- [AUFGABEN BEARBEITEN]:
a. Prüf, ob die Aussagen (i) bis (iii) zum Text über die Mahnsäulen passen. Antworte jeweils mit Ja oder Nein und führ die entscheidenden Worte aus dem Text wörtlich an.
(i) Die Mahnsäule bei Schweinrich steht seit dem 1. Januar 2004 an der Landesstraße 15.
(ii) Die Rakete ragt etwa 60 Zentimeter in das angrenzende Grundstück hinein.
(iii) Von den mehr als 60 aufgestellten Mahnsäulen und Kunstwerken stehen heute noch alle.
b. Schreib aus dem Text über die Mahnsäulen alles ab „Schweinrich. Die Mahnsäule“ bis hin zu „Richtung Flecken Zechlin.“ genau ab.

- [AUSGEWÄHLTER TEXTAUSZUG]:
Quelle: Björn Wagener

Schweinrich. Die Mahnsäule bei Schweinrich ist in Gefahr. Die aus Stahl nachgebildete Birke, die von einer Rakete durchbohrt wird, ist ein Symbol, das an kämpferische Zeiten rund um das sogenannte Bombodrom erinnert. Seit dem 1. Januar 2004 steht sie an der Landesstraße 15, kurz hinter Schweinrich in Richtung Flecken Zechlin.

Doch damit könnte es bald vorbei sein. Denn es gibt Ärger mit dem Besitzer des angrenzenden Grundstückes. Das liegt daran, dass die Rakete den Luftraum über dem Grundstück verletzt. Sie ragt etwa 40 Zentimeter in das Gebiet hinein. „Der neue Besitzer will das Kunstwerk an diesem Ort deshalb nicht dulden“, sagt Ulrike Laubenthal von der Friedensscheune in Zempow und gibt zu bedenken: „Die Mahnsäulen sind anschauliche Erinnerung an die erfolgreiche Bürgerbewegung gegen die Einrichtung eines Luft-Boden-Schießplatzes in der Kyritz-Ruppiner Heide.“ Der Grundstücksbesitzer, der namentlich nicht genannt werden möchte, ist telefonisch nicht erreichbar, schreibt aber dazu auf MAZ-Nachfrage in einer SMS: „Zehn Jahre hat sich keiner um dieses illegal erstellte Bauwerk gekümmert. Jetzt kommen Berliner Künstler, begehen Sachbeschädigung auf meinem Grundstück und wollen mir sagen, was ich zu tun und zu lassen habe.“

An vielen hölzernen Mahnsäulen nagt der Zahn der Zeit

Doch nicht nur die Schweinricher Säule ist in Gefahr. An vielen der meist hölzernen Kunstwerke nagt der Zahn der Zeit. „Bis vor kurzem wurden einige Säulen noch regelmäßig einmal im Jahr gestrichen“, berichtet Ulrike Laubenthal. „Aber mit Rainer Kühn und Wolfgang Dicks sind im vergangenen Jahr zwei Menschen gestorben, die sich um einen Großteil dieser Arbeiten gekümmert haben. Ohne Anstrich werden auch die noch gut erhaltenen Säulen schnell verwittern.“ Mehr als 60 Mahnsäulen und andere Kunstwerke seien von 1992 bis 2010 im Zusammenhang mit der Auseinandersetzung um das „Bombodrom“ an der Platzgrenze und in den Dörfern aufgestellt worden. Gut 30 davon stünden noch heute, so Ulrike Laubenthal weiter.

- [ROHDATEN]:
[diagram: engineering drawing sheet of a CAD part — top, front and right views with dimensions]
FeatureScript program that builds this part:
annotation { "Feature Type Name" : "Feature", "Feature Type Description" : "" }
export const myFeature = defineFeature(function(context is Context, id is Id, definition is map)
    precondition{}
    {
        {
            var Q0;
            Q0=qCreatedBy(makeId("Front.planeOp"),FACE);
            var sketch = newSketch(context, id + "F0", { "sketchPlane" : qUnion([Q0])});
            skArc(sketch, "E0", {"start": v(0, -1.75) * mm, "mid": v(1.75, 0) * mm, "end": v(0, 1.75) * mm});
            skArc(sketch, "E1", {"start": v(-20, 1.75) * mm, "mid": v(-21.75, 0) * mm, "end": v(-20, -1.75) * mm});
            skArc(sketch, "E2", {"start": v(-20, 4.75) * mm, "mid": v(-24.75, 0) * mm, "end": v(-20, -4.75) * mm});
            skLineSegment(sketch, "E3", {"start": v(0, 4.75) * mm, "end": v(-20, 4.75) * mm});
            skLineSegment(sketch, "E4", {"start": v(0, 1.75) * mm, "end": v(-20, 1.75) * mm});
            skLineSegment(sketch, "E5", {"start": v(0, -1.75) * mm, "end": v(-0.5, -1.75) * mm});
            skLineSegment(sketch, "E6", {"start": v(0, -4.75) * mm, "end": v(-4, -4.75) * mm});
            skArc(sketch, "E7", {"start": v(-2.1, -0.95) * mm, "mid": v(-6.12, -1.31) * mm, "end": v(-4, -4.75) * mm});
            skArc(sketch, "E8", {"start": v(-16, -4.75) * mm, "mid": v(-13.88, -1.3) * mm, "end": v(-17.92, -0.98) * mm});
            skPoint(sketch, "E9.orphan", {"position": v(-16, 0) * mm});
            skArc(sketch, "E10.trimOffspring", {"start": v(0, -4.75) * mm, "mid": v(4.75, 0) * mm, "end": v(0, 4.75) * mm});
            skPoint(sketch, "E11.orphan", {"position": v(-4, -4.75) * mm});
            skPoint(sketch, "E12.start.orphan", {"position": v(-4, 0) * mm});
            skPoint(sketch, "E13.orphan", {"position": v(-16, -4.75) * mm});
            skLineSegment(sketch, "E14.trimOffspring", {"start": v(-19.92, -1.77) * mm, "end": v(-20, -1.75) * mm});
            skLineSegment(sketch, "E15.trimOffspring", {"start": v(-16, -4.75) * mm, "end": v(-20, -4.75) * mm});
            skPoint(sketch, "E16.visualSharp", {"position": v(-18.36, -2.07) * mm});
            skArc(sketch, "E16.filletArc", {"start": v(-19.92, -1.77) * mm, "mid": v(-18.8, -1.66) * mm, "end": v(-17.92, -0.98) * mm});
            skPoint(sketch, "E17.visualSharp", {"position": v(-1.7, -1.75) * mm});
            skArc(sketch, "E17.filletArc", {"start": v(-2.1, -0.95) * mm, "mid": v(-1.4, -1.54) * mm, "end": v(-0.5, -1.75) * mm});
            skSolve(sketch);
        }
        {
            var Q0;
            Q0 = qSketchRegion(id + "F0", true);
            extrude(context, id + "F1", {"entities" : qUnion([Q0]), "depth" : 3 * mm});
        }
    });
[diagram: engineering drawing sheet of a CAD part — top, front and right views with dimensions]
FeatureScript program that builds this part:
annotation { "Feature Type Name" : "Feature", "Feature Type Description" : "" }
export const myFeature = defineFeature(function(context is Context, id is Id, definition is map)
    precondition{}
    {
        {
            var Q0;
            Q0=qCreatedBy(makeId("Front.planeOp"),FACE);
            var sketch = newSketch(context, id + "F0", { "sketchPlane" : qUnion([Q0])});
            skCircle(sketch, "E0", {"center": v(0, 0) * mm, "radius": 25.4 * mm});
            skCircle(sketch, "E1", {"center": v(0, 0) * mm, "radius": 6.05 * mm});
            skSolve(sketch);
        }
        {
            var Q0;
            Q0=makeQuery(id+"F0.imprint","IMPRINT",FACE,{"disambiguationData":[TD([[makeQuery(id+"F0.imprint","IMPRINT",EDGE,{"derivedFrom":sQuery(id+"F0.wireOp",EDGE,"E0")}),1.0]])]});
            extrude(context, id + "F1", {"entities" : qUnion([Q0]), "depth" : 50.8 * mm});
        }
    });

- [GELÖSTE AUFGABEN]:
a.
(i) Ja: „Seit dem 1. Januar 2004 steht sie an der Landesstraße 15“
(ii) Nein: „Sie ragt etwa 40 Zentimeter in das Gebiet hinein.“
(iii) Nein: „Gut 30 davon stünden noch heute“

b.
Schweinrich. Die Mahnsäule bei Schweinrich ist in Gefahr. Die aus Stahl nachgebildete Birke, die von einer Rakete durchbohrt wird, ist ein Symbol, das an kämpferische Zeiten rund um das sogenannte Bombodrom erinnert. Seit dem 1. Januar 2004 steht sie an der Landesstraße 15, kurz hinter Schweinrich in Richtung Flecken Zechlin.